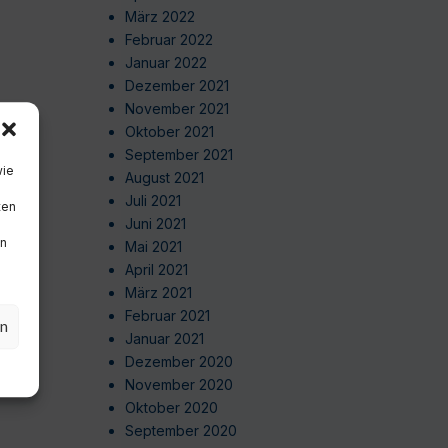
März 2022
Februar 2022
Januar 2022
Dezember 2021
November 2021
Oktober 2021
September 2021
wie
August 2021
Juli 2021
ten
Juni 2021
en
Mai 2021
April 2021
März 2021
Februar 2021
en
Januar 2021
Dezember 2020
November 2020
Oktober 2020
September 2020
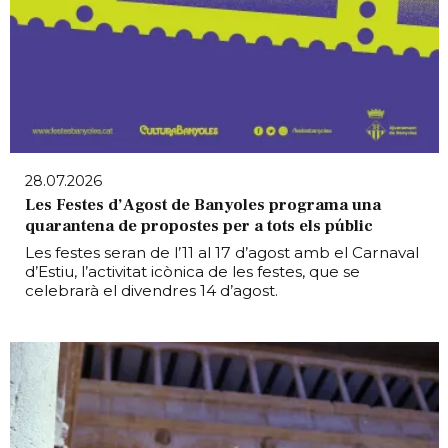
28.07.2026
Les Festes d’Agost de Banyoles programa una
quarantena de propostes per a tots els públic
Les festes seran de l’11 al 17 d’agost amb el Carnaval
d’Estiu, l’activitat icònica de les festes, que se
celebrarà el divendres 14 d’agost.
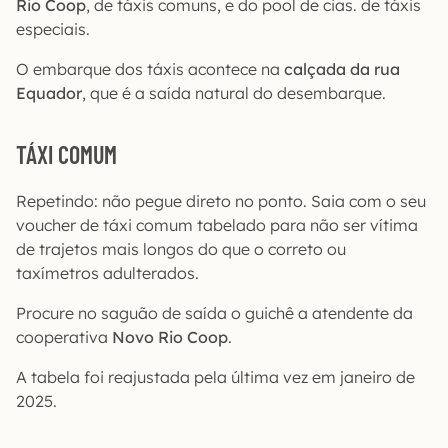
Rio Coop
, de táxis comuns, e do pool de cias. de táxis
especiais.
O embarque dos táxis acontece na
calçada da rua
Equador
, que é a saída natural do desembarque.
TÁXI COMUM
Repetindo: não pegue direto no ponto. Saia com o seu
voucher de táxi comum tabelado para não ser vítima
de trajetos mais longos do que o correto ou
taxímetros adulterados.
Procure no saguão de saída o guichê a atendente da
cooperativa
Novo Rio Coop
.
A tabela foi reajustada pela última vez em janeiro de
2025.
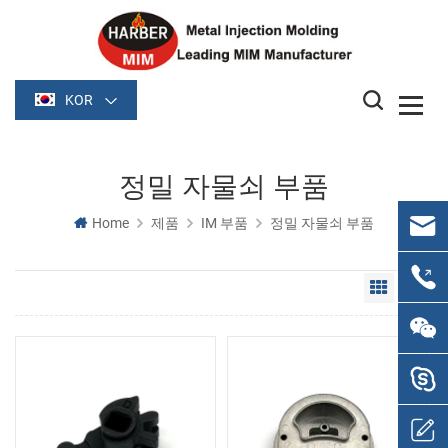
KOR
정밀 자물쇠 부품
Home
제품
IM 부품
정밀 자물쇠 부품
Grid Vie
Li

Task instructions: Give back, exactly as written, the lines from the top of the material above to the line containing "d’Estiu, l’activitat icònica", both included; skip every picture.

Output of the exercise:
März 2022
Februar 2022
Januar 2022
Dezember 2021
November 2021
Oktober 2021
September 2021
wie
August 2021
Juli 2021
ten
Juni 2021
en
Mai 2021
April 2021
März 2021
Februar 2021
en
Januar 2021
Dezember 2020
November 2020
Oktober 2020
September 2020
28.07.2026
Les Festes d’Agost de Banyoles programa una
quarantena de propostes per a tots els públic
Les festes seran de l’11 al 17 d’agost amb el Carnaval
d’Estiu, l’activitat icònica de les festes, que se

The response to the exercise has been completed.